ソニー・ミュージックレーベルズによって3月13日に出された、「ピエール瀧の逮捕に伴うソニー・ミュージックレーベルズの対応について」とのアナウンス

「推定無罪」は適用され得るか

――ソニー・ミュージックレーベルズは、CD・映像作品の販売・配信の自粛を即座に決めました。

河西弁護士 電気グルーヴ関連の過去作については流通がほとんど終わっているわけで、これから新たにCDなどを買う人はそう多くはない、販売・配信自粛は、サイト上から商品を消す手続きをすればそれで済む、だから、大きなダメージにはならないと考えられる。こうした背景も、ソニー・ミュージックレーベルズが作品の販売・配信を自粛した理由のひとつにあるのかもしれません。

――映画では、東映が予定通り上映することを発表しました。この判断をどう評価されますか?

河西弁護士 映画は観たい人が観ればよいのであって、観たくない人は観なくても済みます。一律に上映を自粛すると、観たい人が観られなくなってしまい、観たい人の利益を奪ってよいのかという問題が生じます。制作コストも、映画の場合きわめて多額の予算がかかっているケースも多く、ひとつの作品が上映できなくなるだけで数億円の損害が発生し得る。こうした点を踏まえて、映画の場合は予定通り上映し、観たくなければ観ないという消費者の判断に任せよう、という考え方につながるわけです。さらにゲームに関しても、基本的にはプレイしたい人がプレイするものなので、販売自粛はせず、消費者の判断に任せるという考え方もあり得るでしょう。

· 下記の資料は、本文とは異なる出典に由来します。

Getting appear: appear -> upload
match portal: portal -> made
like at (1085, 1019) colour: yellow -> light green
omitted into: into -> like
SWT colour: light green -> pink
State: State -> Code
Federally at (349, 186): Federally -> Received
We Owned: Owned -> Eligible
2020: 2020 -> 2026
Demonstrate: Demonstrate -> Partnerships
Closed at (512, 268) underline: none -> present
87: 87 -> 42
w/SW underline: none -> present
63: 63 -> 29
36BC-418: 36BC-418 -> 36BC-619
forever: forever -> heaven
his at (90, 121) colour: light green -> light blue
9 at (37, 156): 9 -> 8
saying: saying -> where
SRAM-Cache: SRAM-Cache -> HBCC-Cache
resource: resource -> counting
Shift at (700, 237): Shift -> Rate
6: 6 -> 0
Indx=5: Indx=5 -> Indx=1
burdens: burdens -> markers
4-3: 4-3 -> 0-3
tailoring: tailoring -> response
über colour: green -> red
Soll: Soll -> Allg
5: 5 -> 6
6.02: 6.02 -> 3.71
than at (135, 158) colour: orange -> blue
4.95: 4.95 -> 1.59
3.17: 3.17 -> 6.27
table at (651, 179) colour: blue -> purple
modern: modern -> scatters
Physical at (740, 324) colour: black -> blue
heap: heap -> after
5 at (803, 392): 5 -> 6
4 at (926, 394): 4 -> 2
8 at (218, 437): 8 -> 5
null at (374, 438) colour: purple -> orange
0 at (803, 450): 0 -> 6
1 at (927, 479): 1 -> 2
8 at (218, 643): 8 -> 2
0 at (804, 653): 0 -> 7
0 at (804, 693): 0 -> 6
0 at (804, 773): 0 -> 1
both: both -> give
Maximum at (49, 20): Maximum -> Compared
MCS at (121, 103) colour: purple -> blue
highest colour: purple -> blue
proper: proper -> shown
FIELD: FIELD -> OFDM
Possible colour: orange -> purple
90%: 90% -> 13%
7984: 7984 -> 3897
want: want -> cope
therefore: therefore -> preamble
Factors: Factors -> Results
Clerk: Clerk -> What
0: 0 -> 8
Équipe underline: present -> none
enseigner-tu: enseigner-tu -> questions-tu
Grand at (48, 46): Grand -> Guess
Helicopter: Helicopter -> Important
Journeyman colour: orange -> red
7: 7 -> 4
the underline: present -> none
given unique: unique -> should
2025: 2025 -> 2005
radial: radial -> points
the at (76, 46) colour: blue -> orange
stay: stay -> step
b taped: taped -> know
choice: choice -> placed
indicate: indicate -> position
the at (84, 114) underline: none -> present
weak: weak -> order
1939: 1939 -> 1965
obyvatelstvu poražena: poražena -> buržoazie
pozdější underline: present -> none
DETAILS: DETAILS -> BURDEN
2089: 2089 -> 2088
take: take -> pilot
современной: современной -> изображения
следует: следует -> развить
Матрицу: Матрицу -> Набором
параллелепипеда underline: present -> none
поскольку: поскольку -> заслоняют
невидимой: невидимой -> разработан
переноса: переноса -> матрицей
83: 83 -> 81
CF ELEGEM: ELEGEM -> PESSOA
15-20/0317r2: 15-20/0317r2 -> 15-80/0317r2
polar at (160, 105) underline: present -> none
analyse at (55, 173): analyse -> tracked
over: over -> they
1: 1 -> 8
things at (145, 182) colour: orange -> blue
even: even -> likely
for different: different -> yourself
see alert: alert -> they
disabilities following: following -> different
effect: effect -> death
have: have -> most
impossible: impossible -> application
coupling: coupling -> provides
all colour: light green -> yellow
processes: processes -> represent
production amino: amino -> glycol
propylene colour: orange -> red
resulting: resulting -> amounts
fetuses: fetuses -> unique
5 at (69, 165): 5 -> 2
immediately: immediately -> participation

――しかし実際には、瀧被告の出演するPS4用のゲーム『JUDGE EYES:死神の遺言』については、販売元のセガゲームスは当面の間出荷を自粛することなどを発表しましたね。さて、そうした自粛に反対する意見として「作品に罪はない」という主張があります。気持ちはわかりますが、少々情緒的な印象も受けてしまいますが……。

河西弁護士 確かに作品に罪はありませんが、それを主張したら、すべての作品について自粛する必要がない、という結論にもなりかねませんよね。作品に罪はない。それはそうだ。しかし、上映や放送してよいかどうかは別の問題です。作品自体に罪がないからどんな作品も上映・放送してよしというのは、やはり現実社会では無理があると思いますね。

――一方で、たとえ逮捕されても、検察に起訴され裁判所で判決が出るまでは、「推定無罪」の原則を適用される。だから、逮捕された時点でさも犯罪者であることが確定したかのように扱い、それに基づいて各所での判断をすることは適当ではない……という見方もありますね。

河西弁護士 これは私の見解ですが、「推定無罪の原則」はあくまでも刑事司法上の概念、すなわち刑罰を科すときの基準なので、それをもって「ドラマや映画やCMの自粛もすべきではない」とするのは、適当ではないように思います。今回のピエール瀧さんのケースでいえば、現に逮捕された事実があり、容疑者も認めており、それなりに根拠のある事実があります。であれば、その事実をもって自粛をする際の判断材料のひとつとするのは、妥当なことだと思われますね。

――CMについてはクライアント企業が各社の基準で判断すればよいでしょう。しかし、映画やテレビ番組では、業界内に統一的なガイドラインが定められていないことも問題ではないでしょうか。ガイドラインがないからこそ、自粛すべきかどうかで毎回喧喧囂囂の議論が生じてしまうという一面もあるように思われます。

河西弁護士 そうですね、確かにBPO(放送倫理・番組向上機構)も、こうしたケースにおける「自粛」の判断のガイドラインをなんら定めてはいません。BPOなどの業界団体が議論を重ねてそうしたガイドラインを定めるというのも、混乱を回避するひとつの手かもしれませんね。